* Supplied passage
----

Route information
- Maintained by MSRDC
- Length: 135 km (84 mi)

Major junctions
- North end: Barshi, Solapur
- National Highway 9 at Bale National Highway 13 at Solapur National Highway 211 at Solapur.
- South end: Akkalkot, Solapur

Location
- Country: India
- State: Maharashtra
- Districts: Solapur
- Primary destinations: Vairag – Solapur

Highway system
- Roads in India; Expressways; National; State; Asian; State Highways in Maharashtra

= State Highway 151 (Maharashtra) =

Road in Maharashtra, India

Maharashtra State Highway 151, commonly referred to as SH 151, is a state highway that runs south through Solapur district in the state of Maharashtra. This state highway touches the cities of Barshi – Vairag – Solapur – Akkalkot and then proceeds south towards Maharashtra-Karnataka state border.

==Summary==
In Solapur district this highway is also known as Barshi-Solapur-Akkalkot-Dudhani Road. During the Fifth Five-Year Plan a provision of Rs. 22.46 lakhs has been made for the improvement of this road with some minor bridges. Besides, Rs. 4.75 lakhs have also been sanctioned for a bridge on this road across the river Bori near Umarage.

This road emanates from Miraj-Pandharpur-Latur State highway at Barshi. Its total length in the district is 135 kilometres. The road runs towards south up to Solapur and then south-eastwards up to Dudhani. The road passes through Barshi, Solapur North, Solapur South and Akkalkot talukas. Its surface up to Solapur is black-topped and it is motorable throughout the year except for some interruptions during heavy rains. The entire length of the road up to Akkalkot is black-topped beyond which it is water-bound macadam. The road is motorable throughout the year except some obstructions at Bori river near Umarge village during the monsoon.

==Route description==
Below is a brief summary of the route followed by this state highway.

===Solapur District===
====Barshi Taluka====

This highway starts from Barshi City in Barshi Taluka of Solapur District and proceeds South East towards Akkalkot. After Travelling for another 34.6 km, it exits Barshi Taluka after crossing Shelgaon village and enters the Solapur North Taluka.

----

Saved entries:
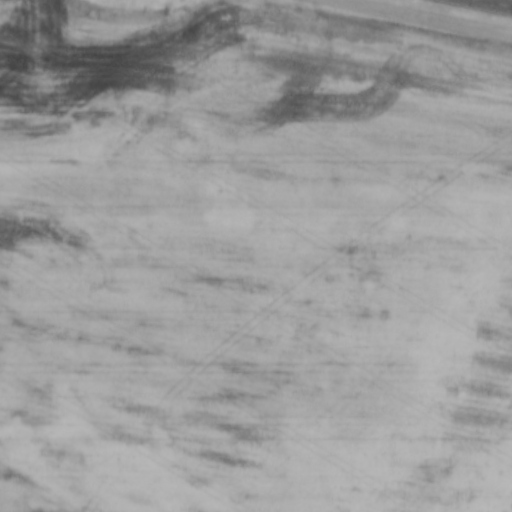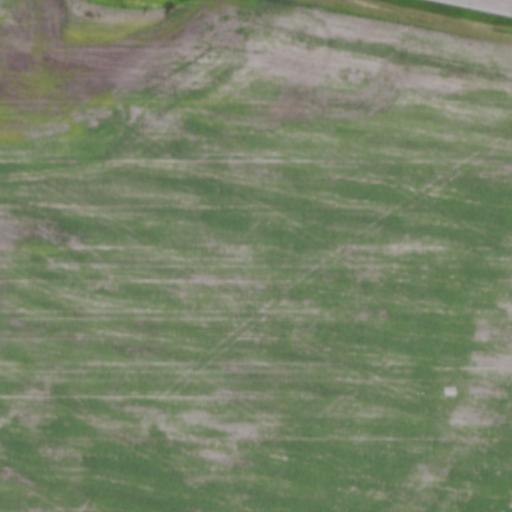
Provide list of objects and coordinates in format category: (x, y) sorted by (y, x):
road: (491, 4)
crop: (251, 262)
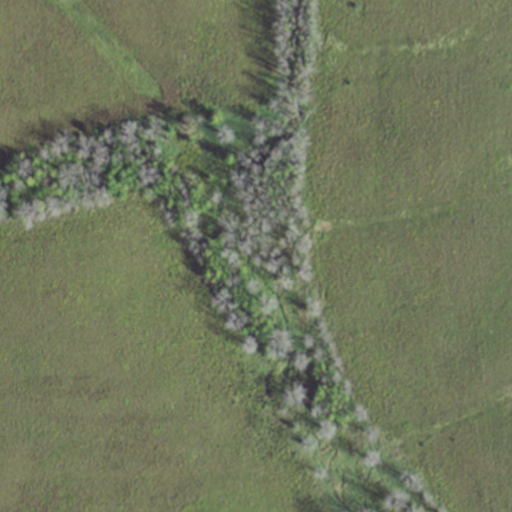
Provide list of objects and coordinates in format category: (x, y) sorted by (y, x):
crop: (256, 256)
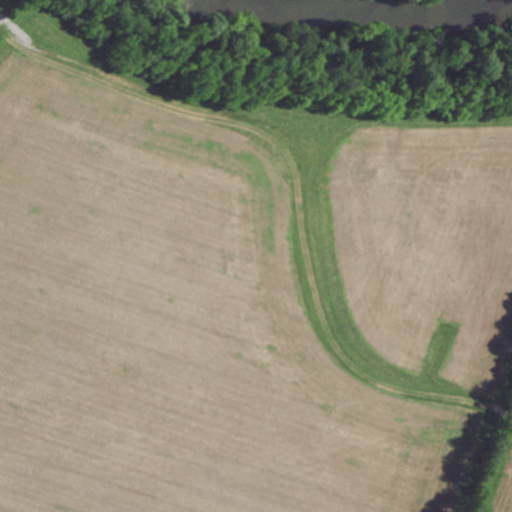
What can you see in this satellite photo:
river: (344, 15)
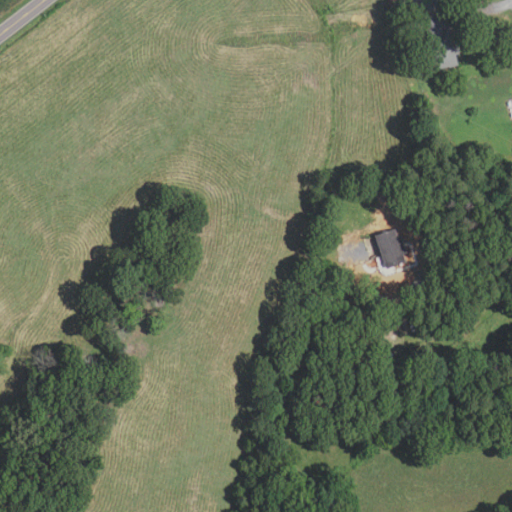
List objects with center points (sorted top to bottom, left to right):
road: (484, 10)
road: (23, 18)
building: (440, 41)
building: (440, 43)
building: (388, 248)
building: (392, 249)
road: (420, 275)
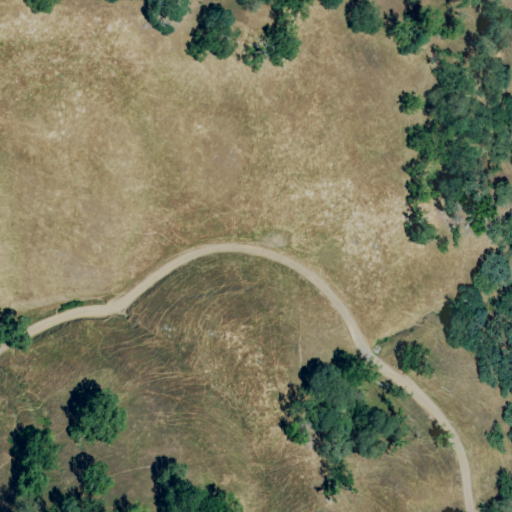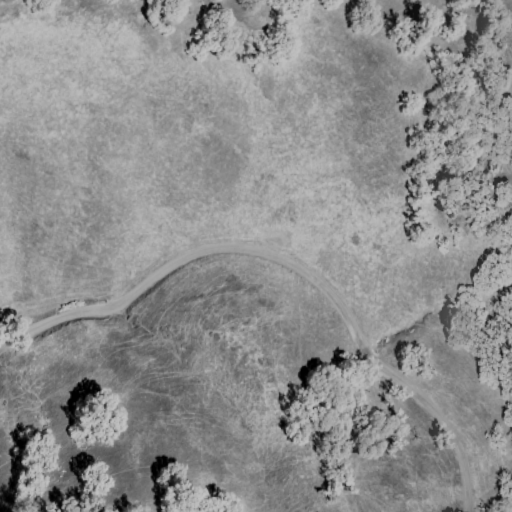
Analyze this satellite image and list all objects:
road: (289, 265)
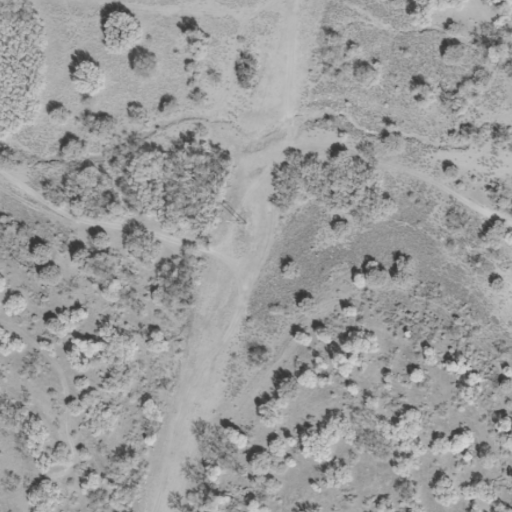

----

* Challenges
a - Name every taluka that the article on State Highway 151 says the road passes through.
b - According to the article on State Highway 151, which river is the sanctioned bridge on this road meant to cross?
This data has no connection to the article on State Highway 151.

* Outputs for the tasks
a - Barshi, Solapur North, Solapur South, and Akkalkot

b - The river Bori, near Umarage.